É recorrente na história da humanidade o recurso às “boas
intenções” como justificativa para determinados atos a priori reprováveis – a violência,
por exemplo.
Um ensaio recente, do búlgaro Tzvetan Todorov, retrata bem esta
situação sob a ótica do trabalho do pintor espanhol Francisco José de Goya y
Lucientes. O livro – “Goya à sombra das Luzes” (Companhia das Letras) – mereceu
excelente análise de Luciano Trigo no blog “Máquina de escrever”.
Recentemente, mencionei aqui uma conversa que tive um com
petista de carteirinha e meu assombro diante da forma como determinados atos –
o “mensalão”, por exemplo, ou a ditadura cubana, chamada eufemisticamente de “democracia
diferenciada” – eram justificados em nome de uma “causa”. Ou “causa nobre”,
como menciona Trigo em seu artigo.
Quando se recorre ao maquiavelismo para justificar os atos,
está posto o perigo para a sociedade. Via de regra, a história mostra que isto
não acaba bem. O exemplo dos totalitarismos, como o nazi-fascismo, pode soar abusivo,
como contestou dia desses um provocativo (no bom sentido) colega de trabalho.
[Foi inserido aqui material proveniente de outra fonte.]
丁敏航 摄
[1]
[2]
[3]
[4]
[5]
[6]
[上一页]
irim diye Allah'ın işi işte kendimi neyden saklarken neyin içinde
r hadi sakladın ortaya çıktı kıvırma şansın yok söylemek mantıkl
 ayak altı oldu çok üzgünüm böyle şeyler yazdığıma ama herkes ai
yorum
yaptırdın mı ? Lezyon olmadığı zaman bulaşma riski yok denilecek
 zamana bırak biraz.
Como se a menção aos absurdos hitlerianos não valesse numa discussão. “Aí não
dá, você apelou”, rebateu o colega.
Contra-argumentei dizendo que o princípio das ações era o
mesmo – não estava focando unicamente nos resultados, embora a citação a Hitler
buscasse obviamente causar impacto.
O fato é que quando se considera nobre uma causa e tudo em
nome dela é válido e justificável, corre-se o risco cometer atrocidades em nome
de um suposto bem maior.
Bem para quem? Existe razão – ou nobreza - para tal causa? Determinada
por quem?
Uma sociedade pode, em nome da paz e da democracia, recorrer
à violência e à guerra? Um partido pode, em nome de uma suposta luta contra a
desigualdade social, cooptar e corromper outros? Um governo pode, em nome da
continuidade de um projeto supostamente democrático e social (ou contra um
projeto supostamente neoliberal), recorrer à falta de transparência, à
truculência, a manobras econômicas e fiscais, ao fisiologismo e ao populismo
barato?
São questões perturbadoras. Com raízes históricas e atuais
como nunca.
Terá havido, afinal, alguma sociedade que não tenha se
deixado levar pela crença – falaciosa? – de que suas verdades fossem “as
verdades”? Creio que resposta penda para o “não”.
Como escreveu Trigo: “Numa
sociedade crescentemente dividida entre nós e eles, com o tempo nós passamos a
acreditar que estamos sempre certos, mesmo quando estamos errados. Aprendemos
que nós podemos mentir, roubar, caluniar, corromper e mesmo assim estaremos
certos, porque nós somos nós. Já eles estarão sempre errados, mesmo quando
estiverem certos, porque afinal de contas eles são eles”.
Em tempo: para quem acha que um outro mundo é possível (ou quem acredita que políticos são todos iguais), recomendo assistir à entrevista do presidente do Uruguai, José Mujica, ao programa “Canal Livre”, da Band.